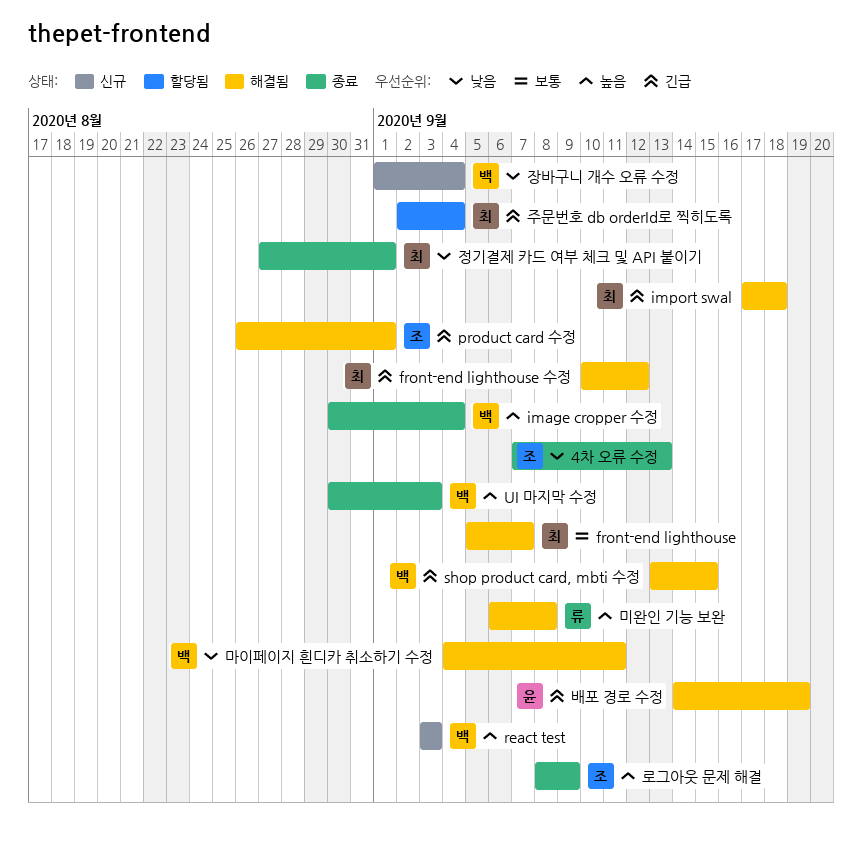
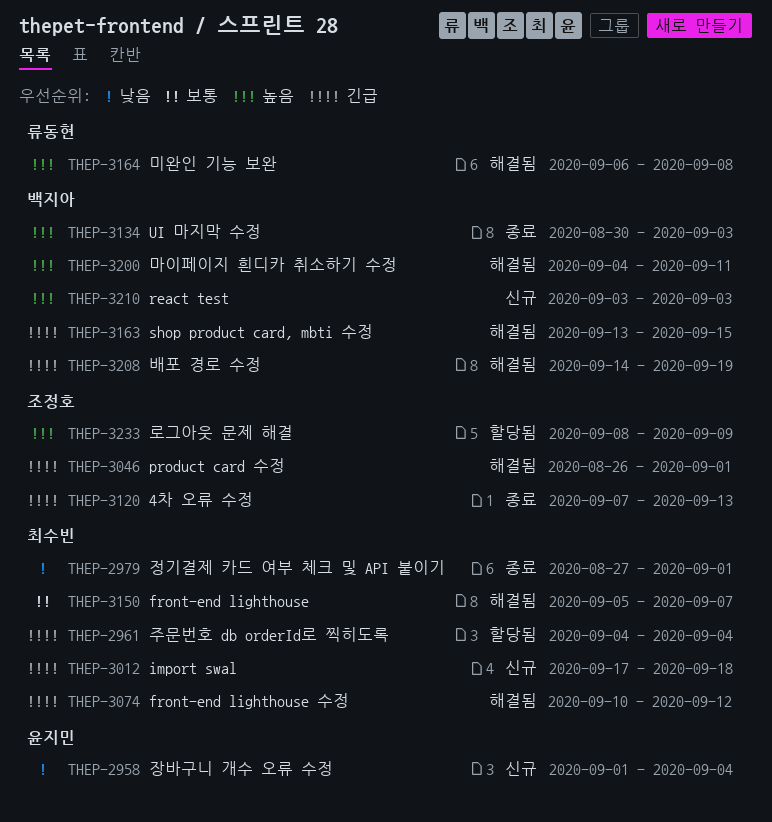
4차 오류 수정, priority: 낮음 -> 긴급
image cropper 수정: present -> none
import swal, status: 해결됨 -> 신규
로그아웃 문제 해결, status: 종료 -> 할당됨
마이페이지 흰디카 취소하기 수정, priority: 낮음 -> 높음
배포 경로 수정, owner: 윤지민 -> 백지아
장바구니 개수 오류 수정, owner: 백지아 -> 윤지민
주문번호 db orderId로 찍히도록, start: Sep 2 -> Sep 4

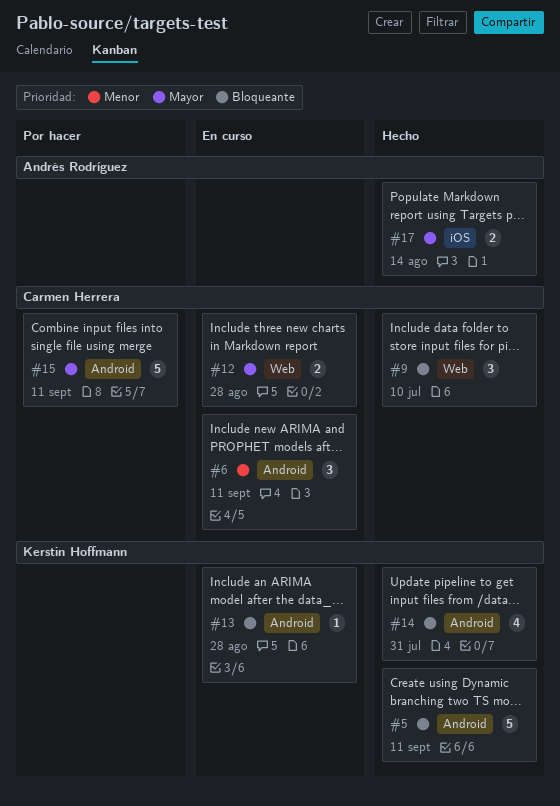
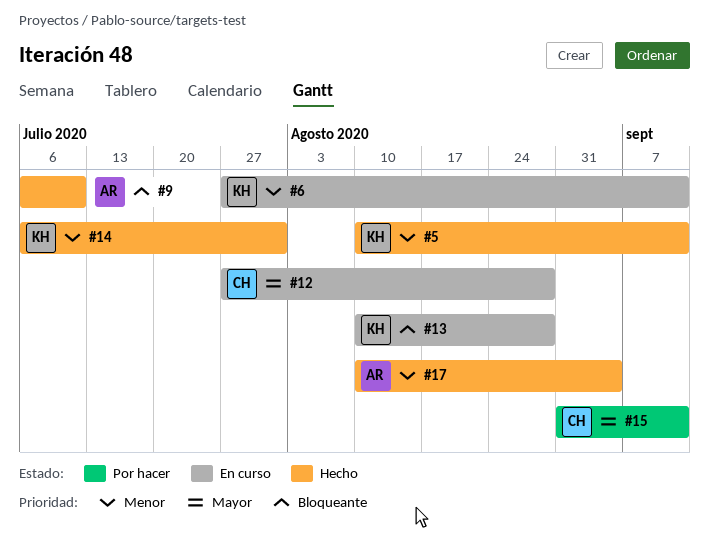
#5, priority: Bloqueante -> Menor
#6, owner: Carmen Herrera -> Kerstin Hoffmann
#9, owner: Carmen Herrera -> Andrés Rodríguez
#14, priority: Bloqueante -> Menor
#17, priority: Mayor -> Menor
#17, due: Aug 14 -> Sep 4

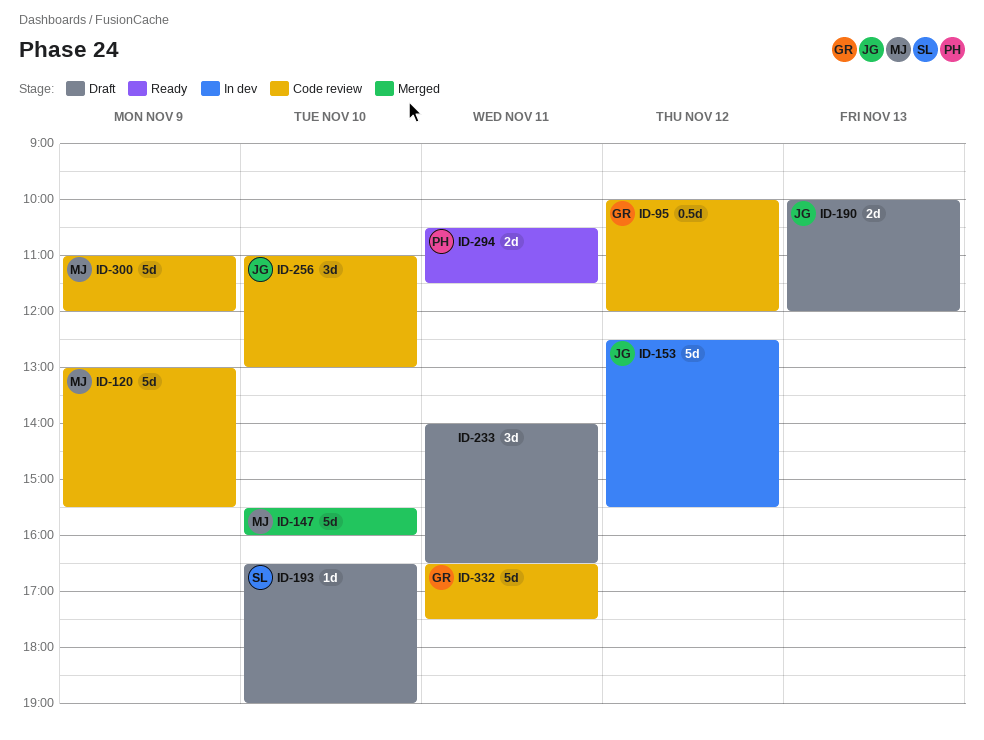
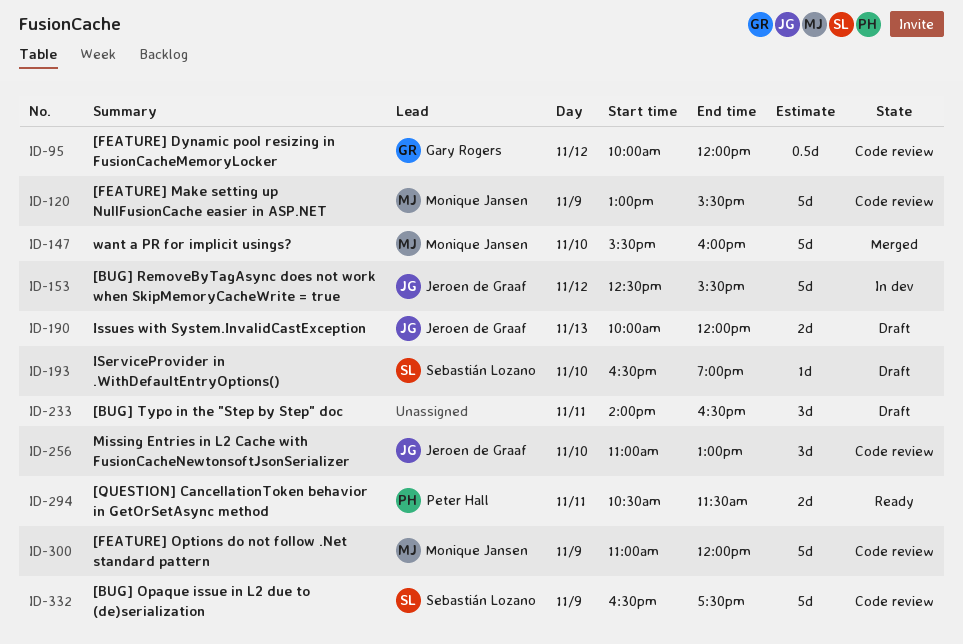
ID-332, owner: Gary Rogers -> Sebastián Lozano
ID-332, day: Nov 11 -> Nov 9

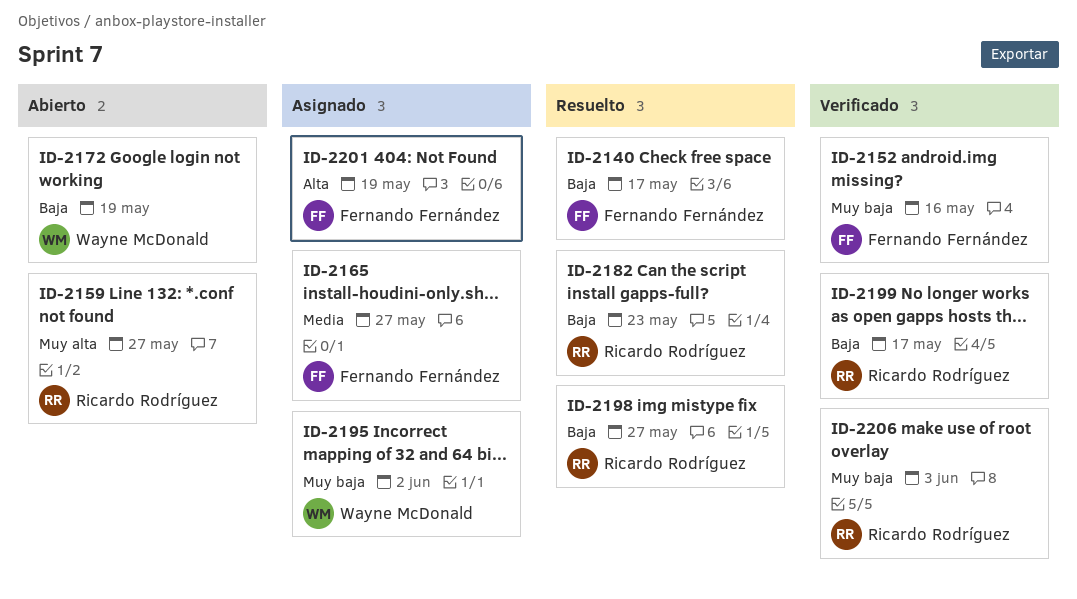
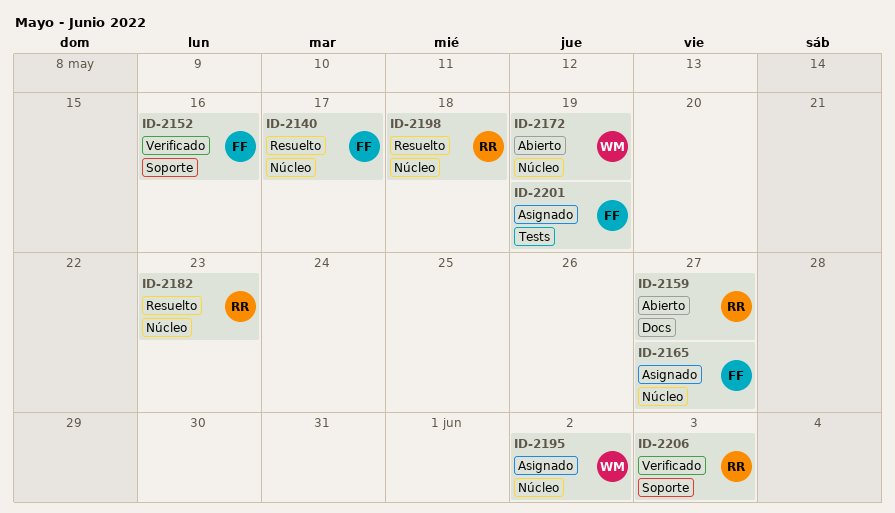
ID-2198, due: May 27 -> May 18
ID-2199: present -> none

------------------------------------

# [Exercise brief]
Among the records above, locate the line containing "import swal, status: 해결됨 -> 신규" and the line containing "ID-332, owner: Gary", then transcribe exactly the lines starting at the first and ending at the second, with no pictures.

# [Answer to the problem]
import swal, status: 해결됨 -> 신규
로그아웃 문제 해결, status: 종료 -> 할당됨
마이페이지 흰디카 취소하기 수정, priority: 낮음 -> 높음
배포 경로 수정, owner: 윤지민 -> 백지아
장바구니 개수 오류 수정, owner: 백지아 -> 윤지민
주문번호 db orderId로 찍히도록, start: Sep 2 -> Sep 4

#5, priority: Bloqueante -> Menor
#6, owner: Carmen Herrera -> Kerstin Hoffmann
#9, owner: Carmen Herrera -> Andrés Rodríguez
#14, priority: Bloqueante -> Menor
#17, priority: Mayor -> Menor
#17, due: Aug 14 -> Sep 4

ID-332, owner: Gary Rogers -> Sebastián Lozano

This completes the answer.